Information supplied ::

====

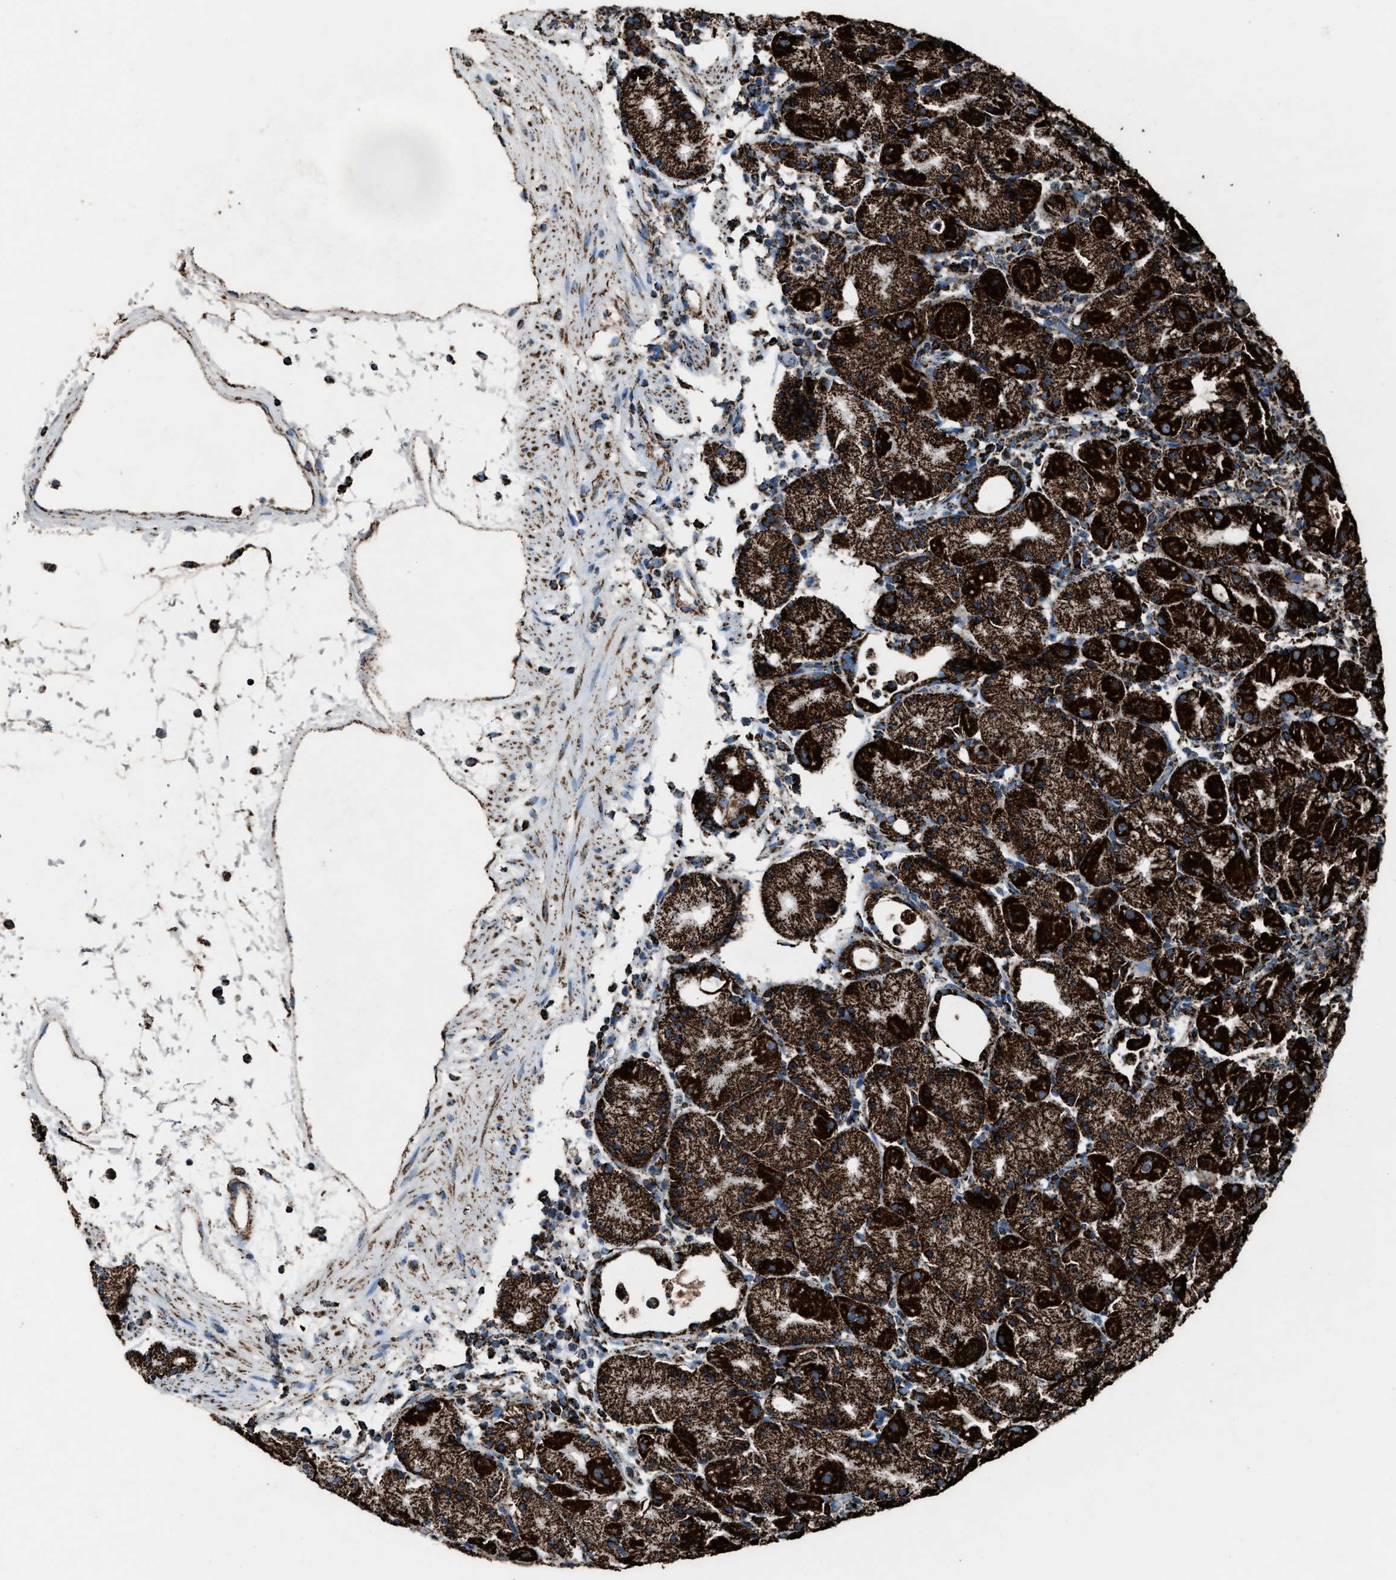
{"staining": {"intensity": "strong", "quantity": ">75%", "location": "cytoplasmic/membranous"}, "tissue": "stomach", "cell_type": "Glandular cells", "image_type": "normal", "snomed": [{"axis": "morphology", "description": "Normal tissue, NOS"}, {"axis": "topography", "description": "Stomach"}, {"axis": "topography", "description": "Stomach, lower"}], "caption": "Strong cytoplasmic/membranous protein expression is seen in about >75% of glandular cells in stomach.", "gene": "MDH2", "patient": {"sex": "female", "age": 75}}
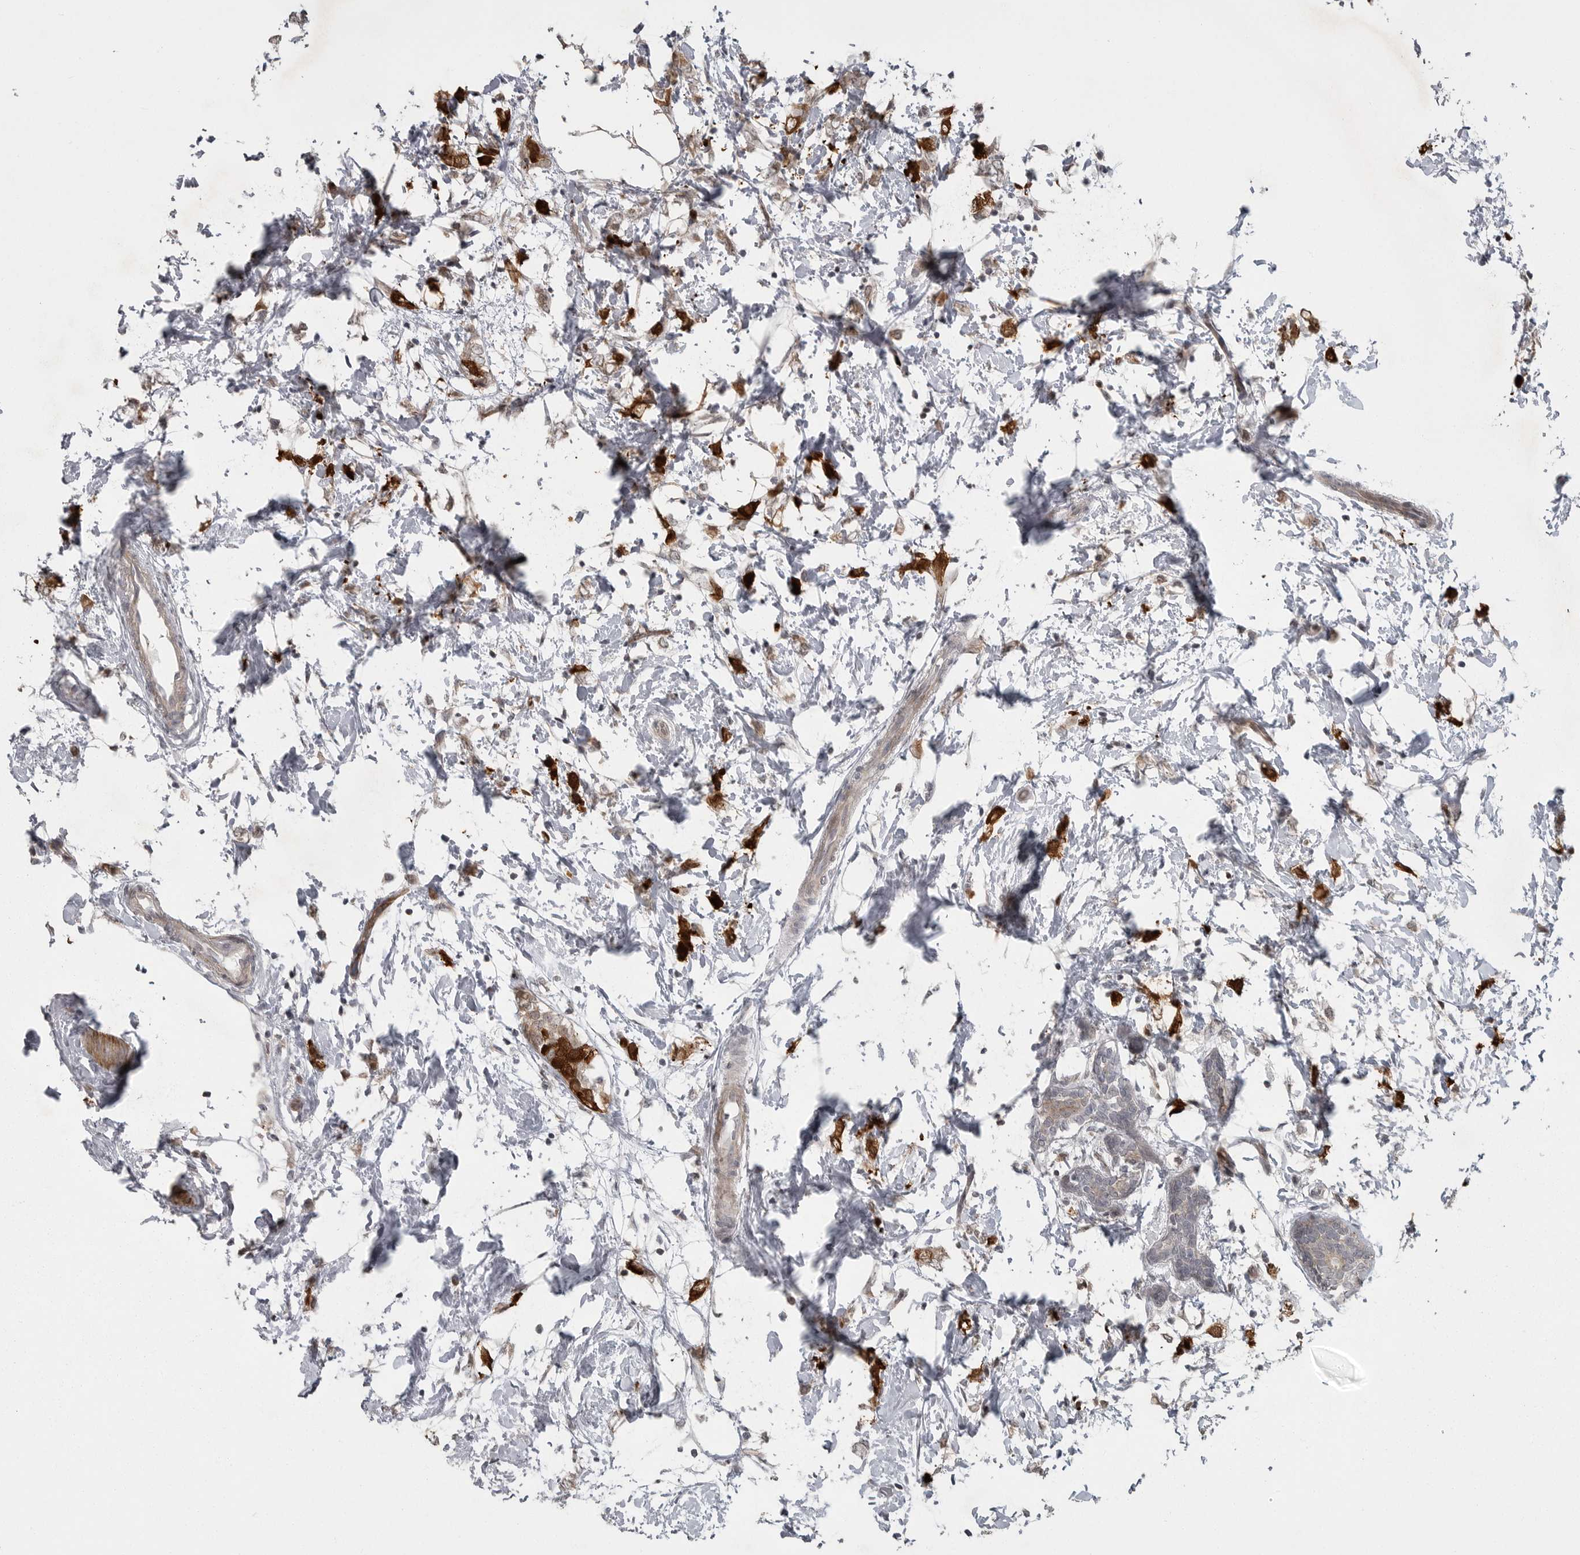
{"staining": {"intensity": "weak", "quantity": ">75%", "location": "cytoplasmic/membranous"}, "tissue": "breast cancer", "cell_type": "Tumor cells", "image_type": "cancer", "snomed": [{"axis": "morphology", "description": "Normal tissue, NOS"}, {"axis": "morphology", "description": "Lobular carcinoma"}, {"axis": "topography", "description": "Breast"}], "caption": "A brown stain highlights weak cytoplasmic/membranous expression of a protein in breast cancer tumor cells.", "gene": "PPP1R9A", "patient": {"sex": "female", "age": 47}}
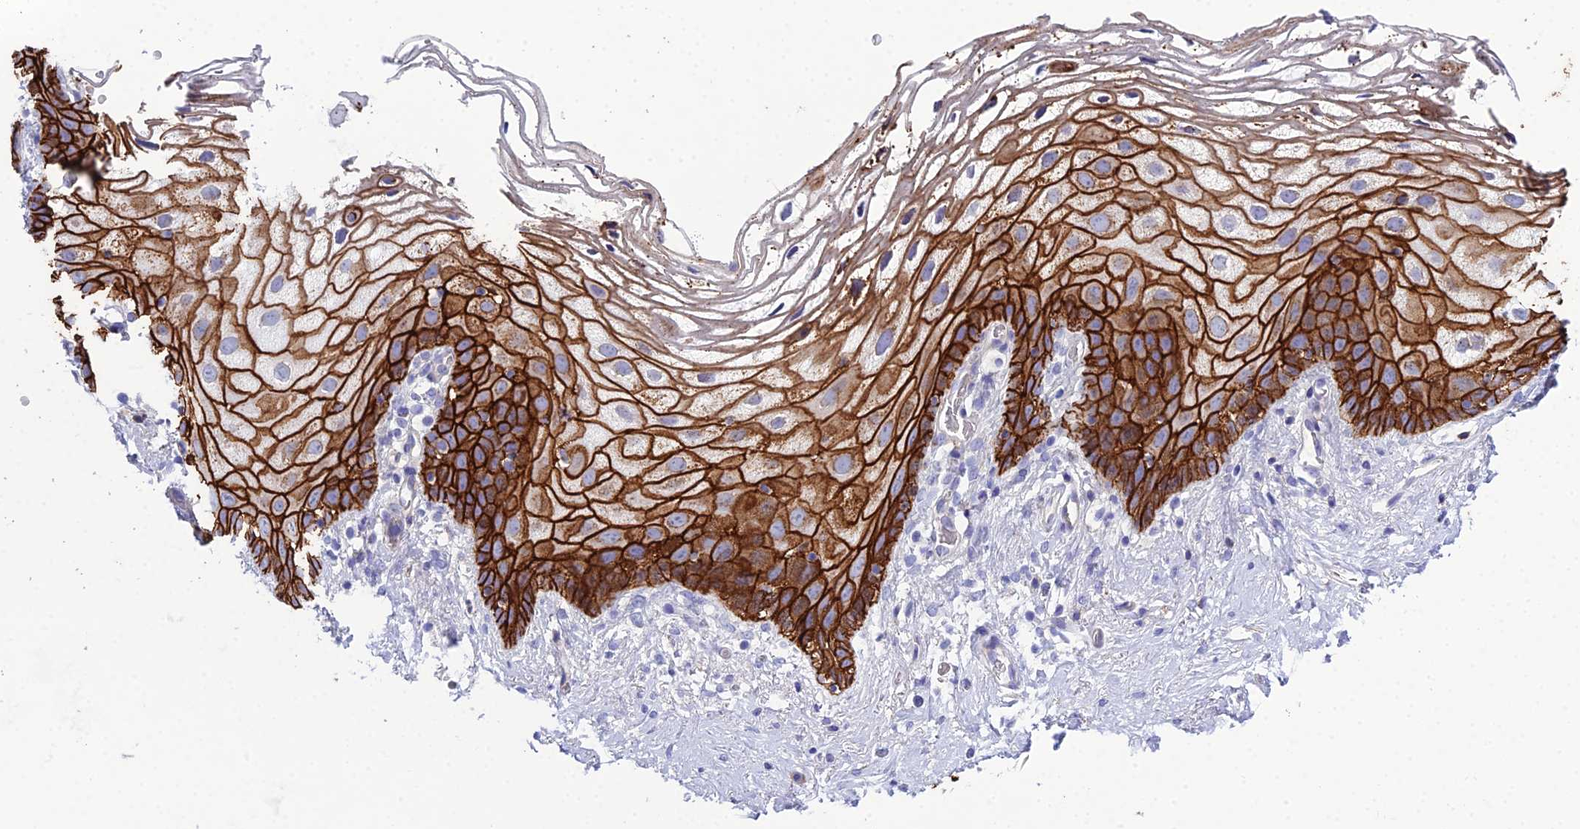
{"staining": {"intensity": "strong", "quantity": ">75%", "location": "cytoplasmic/membranous"}, "tissue": "vagina", "cell_type": "Squamous epithelial cells", "image_type": "normal", "snomed": [{"axis": "morphology", "description": "Normal tissue, NOS"}, {"axis": "morphology", "description": "Adenocarcinoma, NOS"}, {"axis": "topography", "description": "Rectum"}, {"axis": "topography", "description": "Vagina"}], "caption": "Immunohistochemical staining of benign human vagina exhibits >75% levels of strong cytoplasmic/membranous protein expression in about >75% of squamous epithelial cells.", "gene": "OR1Q1", "patient": {"sex": "female", "age": 71}}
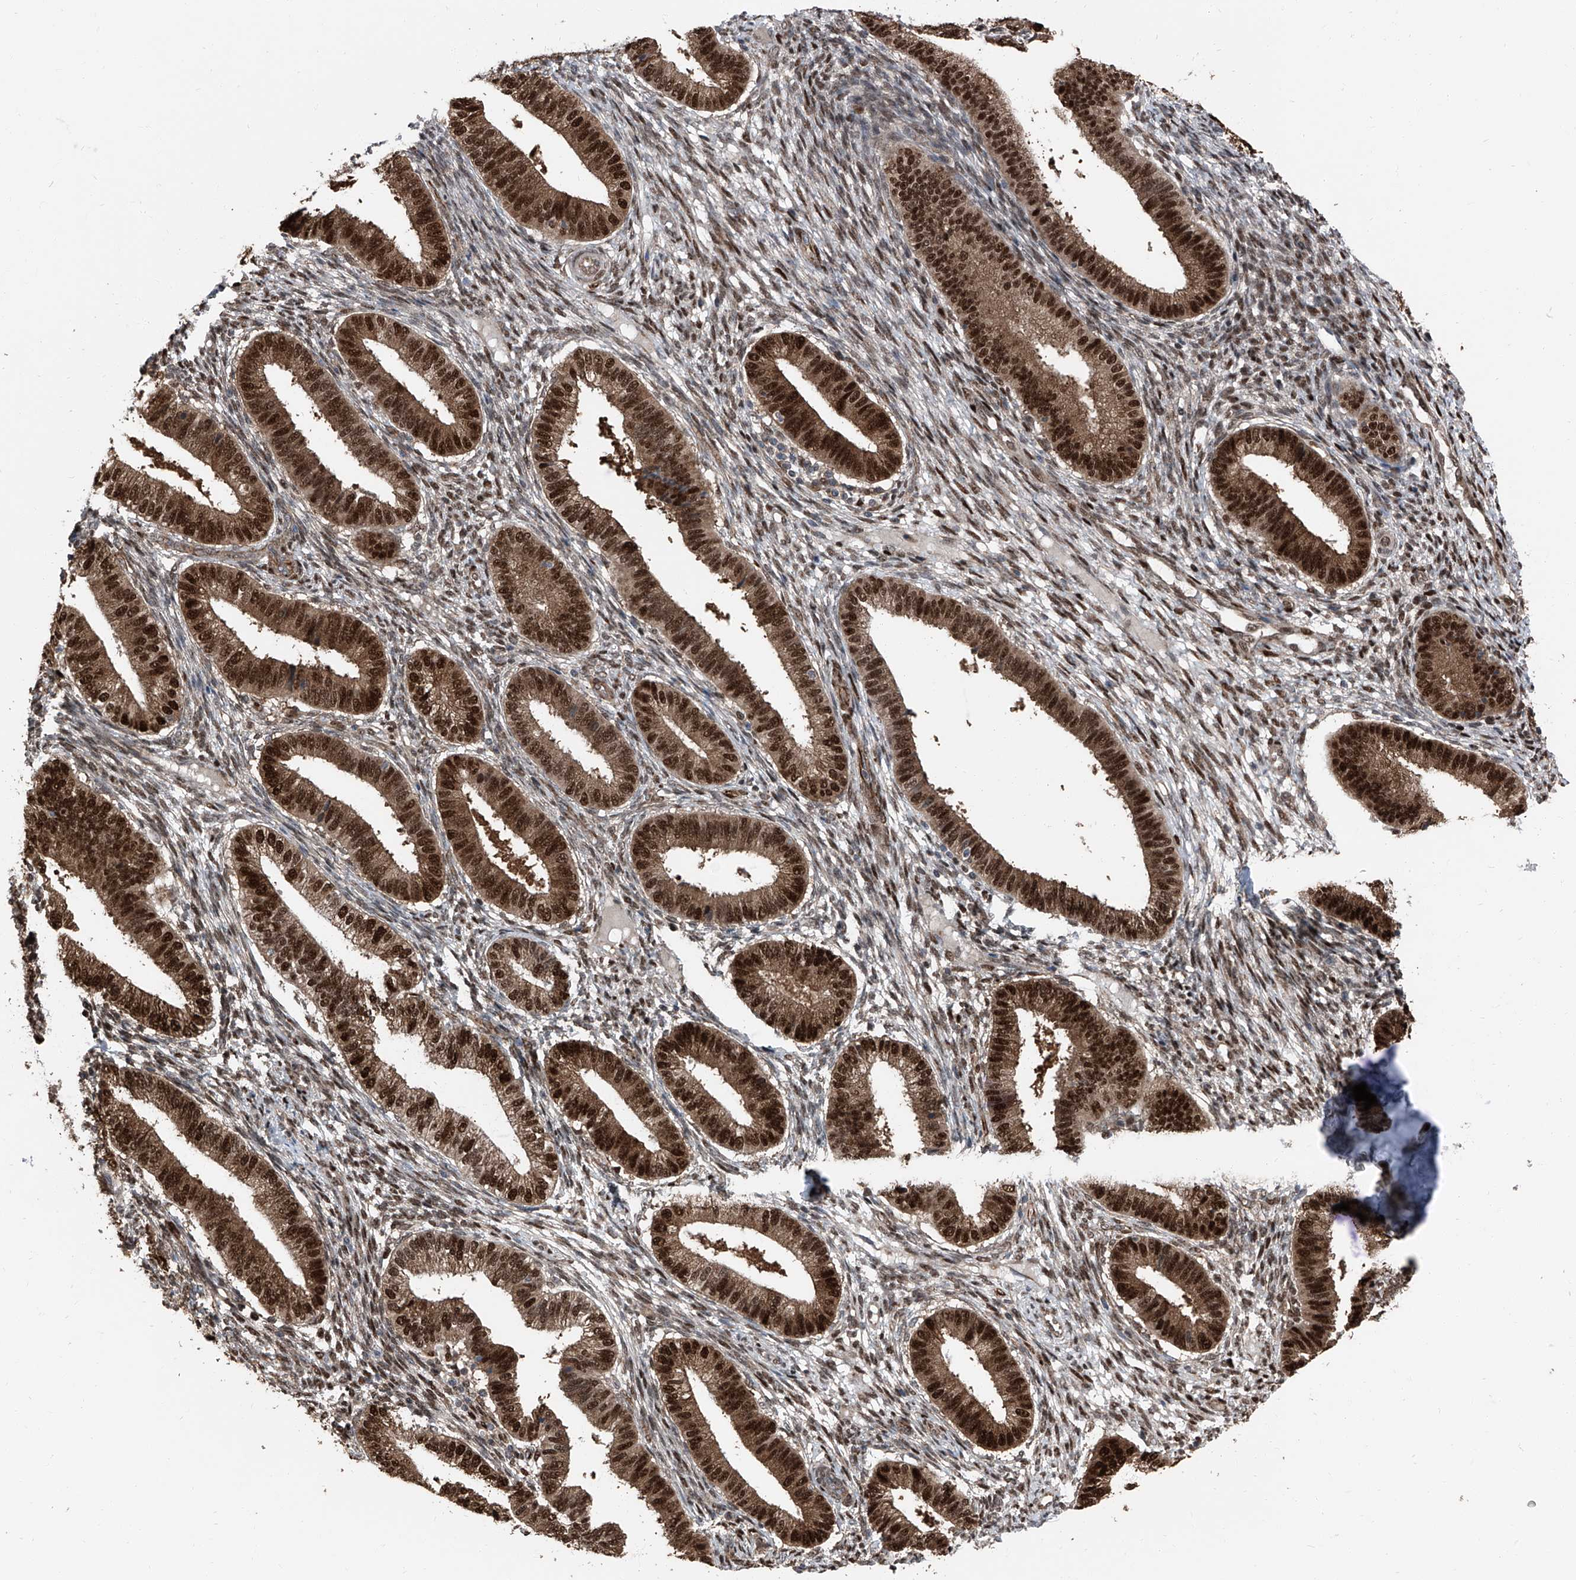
{"staining": {"intensity": "strong", "quantity": ">75%", "location": "cytoplasmic/membranous,nuclear"}, "tissue": "endometrium", "cell_type": "Cells in endometrial stroma", "image_type": "normal", "snomed": [{"axis": "morphology", "description": "Normal tissue, NOS"}, {"axis": "topography", "description": "Endometrium"}], "caption": "Strong cytoplasmic/membranous,nuclear protein staining is present in about >75% of cells in endometrial stroma in endometrium. The staining is performed using DAB brown chromogen to label protein expression. The nuclei are counter-stained blue using hematoxylin.", "gene": "FKBP5", "patient": {"sex": "female", "age": 39}}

====

What to do :: Every line of the data should be transcribed exactly. Omit the images.

The answer ::
{"staining": {"intensity": "strong", "quantity": ">75%", "location": "cytoplasmic/membranous"}, "tissue": "stomach", "cell_type": "Glandular cells", "image_type": "normal", "snomed": [{"axis": "morphology", "description": "Normal tissue, NOS"}, {"axis": "topography", "description": "Stomach"}, {"axis": "topography", "description": "Stomach, lower"}], "caption": "Strong cytoplasmic/membranous protein expression is seen in about >75% of glandular cells in stomach.", "gene": "MDH2", "patient": {"sex": "female", "age": 75}}
{"staining": {"intensity": "weak", "quantity": ">75%", "location": "cytoplasmic/membranous"}, "tissue": "breast cancer", "cell_type": "Tumor cells", "image_type": "cancer", "snomed": [{"axis": "morphology", "description": "Normal tissue, NOS"}, {"axis": "morphology", "description": "Lobular carcinoma"}, {"axis": "topography", "description": "Breast"}], "caption": "A brown stain highlights weak cytoplasmic/membranous expression of a protein in breast cancer tumor cells.", "gene": "PPP1R9A", "patient": {"sex": "female", "age": 47}}
{"staining": {"intensity": "strong", "quantity": ">75%", "location": "cytoplasmic/membranous"}, "tissue": "vagina", "cell_type": "Squamous epithelial cells", "image_type": "normal", "snomed": [{"axis": "morphology", "description": "Normal tissue, NOS"}, {"axis": "morphology", "description": "Adenocarcinoma, NOS"}, {"axis": "topography", "description": "Rectum"}, {"axis": "topography", "description": "Vagina"}], "caption": "Immunohistochemical staining of benign human vagina exhibits >75% levels of strong cytoplasmic/membranous protein expression in about >75% of squamous epithelial cells.", "gene": "OR1Q1", "patient": {"sex": "female", "age": 71}}
{"staining": {"intensity": "strong", "quantity": ">75%", "location": "cytoplasmic/membranous,nuclear"}, "tissue": "endometrium", "cell_type": "Cells in endometrial stroma", "image_type": "normal", "snomed": [{"axis": "morphology", "description": "Normal tissue, NOS"}, {"axis": "topography", "description": "Endometrium"}], "caption": "Strong cytoplasmic/membranous,nuclear protein staining is present in about >75% of cells in endometrial stroma in endometrium. The staining is performed using DAB brown chromogen to label protein expression. The nuclei are counter-stained blue using hematoxylin.", "gene": "FKBP5", "patient": {"sex": "female", "age": 39}}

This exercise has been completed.